Here’s six amazing career opportunities for the equine enthusiast
Whether its nutrition, animal welfare, bloodstock or photography, one can combine a love of horses with their skills and qualifications to forge a successful career. Check out these great options…
They say ‘find a job that you love and you’ll never work a day in your life’ so it’s no wonder that there are so many people vying to get to the top of the equestrian game so that they can make a career out of their passion.
It’s a hobby that quickly leads to obsession and honestly, what horse rider hasn’t dreamt of a career revolving around horses? A professional showjumper, perhaps, or someone who specialises in backing young horses?
Unfortunately, only the very best get to make a full-time career out of riding. If you’re someone who lacks the talent, money, luck or one of the various other necessities for a career as a rider but you can’t bear the thought of a job without horses, here are some things you may not have considered.
- Show Groom
Being a show groom can come with some amazing perks. Not only do you often get lessons from top riders as well as stabling included in your fee, but you get to work very closely with amazing horses, meet your idols, and, if you’re lucky, see the world while you’re at it.

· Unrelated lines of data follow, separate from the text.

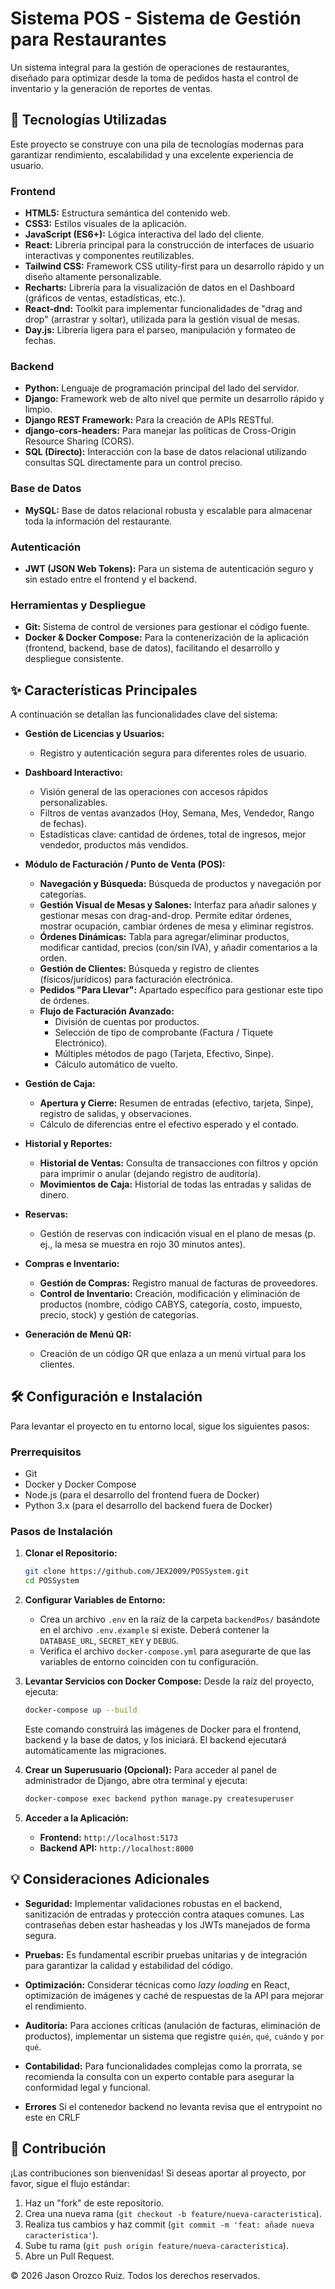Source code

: 
# **Sistema POS - Sistema de Gestión para Restaurantes**

Un sistema integral para la gestión de operaciones de restaurantes, diseñado para optimizar desde la toma de pedidos hasta el control de inventario y la generación de reportes de ventas.

## 🚀 **Tecnologías Utilizadas**

Este proyecto se construye con una pila de tecnologías modernas para garantizar rendimiento, escalabilidad y una excelente experiencia de usuario.

### **Frontend**

  * **HTML5:** Estructura semántica del contenido web.
  * **CSS3:** Estilos visuales de la aplicación.
  * **JavaScript (ES6+):** Lógica interactiva del lado del cliente.
  * **React:** Librería principal para la construcción de interfaces de usuario interactivas y componentes reutilizables.
  * **Tailwind CSS:** Framework CSS utility-first para un desarrollo rápido y un diseño altamente personalizable.
  * **Recharts:** Librería para la visualización de datos en el Dashboard (gráficos de ventas, estadísticas, etc.).
  * **React-dnd:** Toolkit para implementar funcionalidades de "drag and drop" (arrastrar y soltar), utilizada para la gestión visual de mesas.
  * **Day.js:** Librería ligera para el parseo, manipulación y formateo de fechas.

### **Backend**

  * **Python:** Lenguaje de programación principal del lado del servidor.
  * **Django:** Framework web de alto nivel que permite un desarrollo rápido y limpio.
  * **Django REST Framework:** Para la creación de APIs RESTful.
  * **django-cors-headers:** Para manejar las políticas de Cross-Origin Resource Sharing (CORS).
  * **SQL (Directo):** Interacción con la base de datos relacional utilizando consultas SQL directamente para un control preciso.

### **Base de Datos**

  * **MySQL:** Base de datos relacional robusta y escalable para almacenar toda la información del restaurante.

### **Autenticación**

  * **JWT (JSON Web Tokens):** Para un sistema de autenticación seguro y sin estado entre el frontend y el backend.

### **Herramientas y Despliegue**

  * **Git:** Sistema de control de versiones para gestionar el código fuente.
  * **Docker & Docker Compose:** Para la contenerización de la aplicación (frontend, backend, base de datos), facilitando el desarrollo y despliegue consistente.

## ✨ **Características Principales**

A continuación se detallan las funcionalidades clave del sistema:

  * **Gestión de Licencias y Usuarios:**

      * Registro y autenticación segura para diferentes roles de usuario.

  * **Dashboard Interactivo:**

      * Visión general de las operaciones con accesos rápidos personalizables.
      * Filtros de ventas avanzados (Hoy, Semana, Mes, Vendedor, Rango de fechas).
      * Estadísticas clave: cantidad de órdenes, total de ingresos, mejor vendedor, productos más vendidos.

  * **Módulo de Facturación / Punto de Venta (POS):**

      * **Navegación y Búsqueda:** Búsqueda de productos y navegación por categorías.
      * **Gestión Visual de Mesas y Salones:** Interfaz para añadir salones y gestionar mesas con drag-and-drop. Permite editar órdenes, mostrar ocupación, cambiar órdenes de mesa y eliminar registros.
      * **Órdenes Dinámicas:** Tabla para agregar/eliminar productos, modificar cantidad, precios (con/sin IVA), y añadir comentarios a la orden.
      * **Gestión de Clientes:** Búsqueda y registro de clientes (físicos/jurídicos) para facturación electrónica.
      * **Pedidos "Para Llevar":** Apartado específico para gestionar este tipo de órdenes.
      * **Flujo de Facturación Avanzado:**
          * División de cuentas por productos.
          * Selección de tipo de comprobante (Factura / Tiquete Electrónico).
          * Múltiples métodos de pago (Tarjeta, Efectivo, Sinpe).
          * Cálculo automático de vuelto.

  * **Gestión de Caja:**

      * **Apertura y Cierre:** Resumen de entradas (efectivo, tarjeta, Sinpe), registro de salidas, y observaciones.
      * Cálculo de diferencias entre el efectivo esperado y el contado.

  * **Historial y Reportes:**

      * **Historial de Ventas:** Consulta de transacciones con filtros y opción para imprimir o anular (dejando registro de auditoría).
      * **Movimientos de Caja:** Historial de todas las entradas y salidas de dinero.

  * **Reservas:**

      * Gestión de reservas con indicación visual en el plano de mesas (p. ej., la mesa se muestra en rojo 30 minutos antes).

  * **Compras e Inventario:**

      * **Gestión de Compras:** Registro manual de facturas de proveedores.
      * **Control de Inventario:** Creación, modificación y eliminación de productos (nombre, código CABYS, categoría, costo, impuesto, precio, stock) y gestión de categorías.

  * **Generación de Menú QR:**

      * Creación de un código QR que enlaza a un menú virtual para los clientes.

## 🛠️ **Configuración e Instalación**

Para levantar el proyecto en tu entorno local, sigue los siguientes pasos:

### **Prerrequisitos**

  * Git
  * Docker y Docker Compose
  * Node.js (para el desarrollo del frontend fuera de Docker)
  * Python 3.x (para el desarrollo del backend fuera de Docker)

### **Pasos de Instalación**

1.  **Clonar el Repositorio:**

    ```bash
    git clone https://github.com/JEX2009/POSSystem.git
    cd POSSystem
    ```

2.  **Configurar Variables de Entorno:**

      * Crea un archivo `.env` en la raíz de la carpeta `backendPos/` basándote en el archivo `.env.example` si existe. Deberá contener la `DATABASE_URL`, `SECRET_KEY` y `DEBUG`.
      * Verifica el archivo `docker-compose.yml` para asegurarte de que las variables de entorno coinciden con tu configuración.

3.  **Levantar Servicios con Docker Compose:**
    Desde la raíz del proyecto, ejecuta:

    ```bash
    docker-compose up --build
    ```

    Este comando construirá las imágenes de Docker para el frontend, backend y la base de datos, y los iniciará. El backend ejecutará automáticamente las migraciones.

4.  **Crear un Superusuario (Opcional):**
    Para acceder al panel de administrador de Django, abre otra terminal y ejecuta:

    ```bash
    docker-compose exec backend python manage.py createsuperuser
    ```

5.  **Acceder a la Aplicación:**

      * **Frontend:** `http://localhost:5173`
      * **Backend API:** `http://localhost:8000`

## 💡 **Consideraciones Adicionales**

  * **Seguridad:** Implementar validaciones robustas en el backend, sanitización de entradas y protección contra ataques comunes. Las contraseñas deben estar hasheadas y los JWTs manejados de forma segura.
  * **Pruebas:** Es fundamental escribir pruebas unitarias y de integración para garantizar la calidad y estabilidad del código.
  * **Optimización:** Considerar técnicas como *lazy loading* en React, optimización de imágenes y caché de respuestas de la API para mejorar el rendimiento.
  * **Auditoría:** Para acciones críticas (anulación de facturas, eliminación de productos), implementar un sistema que registre `quién`, `qué`, `cuándo` y `por qué`.
  * **Contabilidad:** Para funcionalidades complejas como la prorrata, se recomienda la consulta con un experto contable para asegurar la conformidad legal y funcional.

  * **Errores** Si el contenedor backend no levanta revisa que el entrypoint no este en CRLF
## 🤝 **Contribución**

¡Las contribuciones son bienvenidas\! Si deseas aportar al proyecto, por favor, sigue el flujo estándar:

1.  Haz un "fork" de este repositorio.
2.  Crea una nueva rama (`git checkout -b feature/nueva-caracteristica`).
3.  Realiza tus cambios y haz commit (`git commit -m 'feat: añade nueva característica'`).
4.  Sube tu rama (`git push origin feature/nueva-caracteristica`).
5.  Abre un Pull Request.



© 2026 Jason Orozco Ruiz. Todos los derechos reservados.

In exchange, you’ll have to be happy with long days doing lots of physical work, and be content to work ‘backstage’ while you let your professional rider shine.
- Equine Nutritionist
Equine nutritionists get the day-to-day enjoyment of helping people, especially when a struggling horse whose diet you planned meticulously starts to show improvements in health, behaviour or condition. It’s a wonderful way to combine science with horses and reach a compromise between your equestrian dreams and the stability and relative comfort of a standard 9-5 desk job. Depending on the company and position, you’ll likely need formal education, such as a college or university degree in a field like animal science or a specialised qualification in equine nutrition.
- Bloodstock Agent
Bloodstock agents get the best of both worlds. They get to travel to auctions to view horses, bid on their favourites for their clients (so you’re not spending your own hard-earned money!) and then get paid for the pleasure of it. You get to see horses you picked perform well at races, and starting salaries are quite good. If you make a name for yourself, you could find yourself in a very lucrative career where you spend all your time looking at and buying quality racehorses. Another big bonus? If you’re an OTTB type, there should be no lack of good horses for you to choose from after their racing days are over!
- Equestrian journalist
Somebody has got to report on all those big shows and meet the equestrian superstars, right? If you’re a good writer, have a passion for horses, and don’t mind working hard or keeping strange hours to meet deadlines, a career as an equestrian journalist with a magazine, website or even equestrian apparel brand could be an option. You’ll probably need a degree in journalism, or be willing to work your way up as an intern.
If you’re better with a camera than a reporter’s notebook, how about a career in photography? The top equine photographer’s travel the world taking photos of the major FEI competitions. You’ll need an incredible eye for a photo and be able to demonstrate the highest standards to set yourself apart from the many who’d love to forge a career as a snapper.
- Horsey au pair
Strangely enough, this is a real thing! Some au pair jobs require an au pair with horsey knowledge – you will often need to ride family horses, help teach the kids or hack with them, and travel with the family. If you’re very lucky, you may be based at a competition yard where, perhaps, the parents travel a lot and require someone to help out with the yard.
Other duties could include taking the children to school, light housework and cooking, help with homework, and maybe accompanying the family on holidays or trips. Loads of au pairs love the fact that the job allows them to travel and save their money, especially if you look for a job with board included.
- Exercise rider
You’re brave, but not small enough to be a jockey and don’t have the horsepower to jump or event at top levels? You could be a really useful addition to the racing industry as an exercise or track rider. They’re generally taller and heavier than jockeys, and gallop the horses out in the mornings as part of their training.
Generally, you’ll be paid per horse that you ride, but the earnings can be decent. The plus side is that horses tend to be worked very early in the mornings, so you’ll still have time for other work should you choose.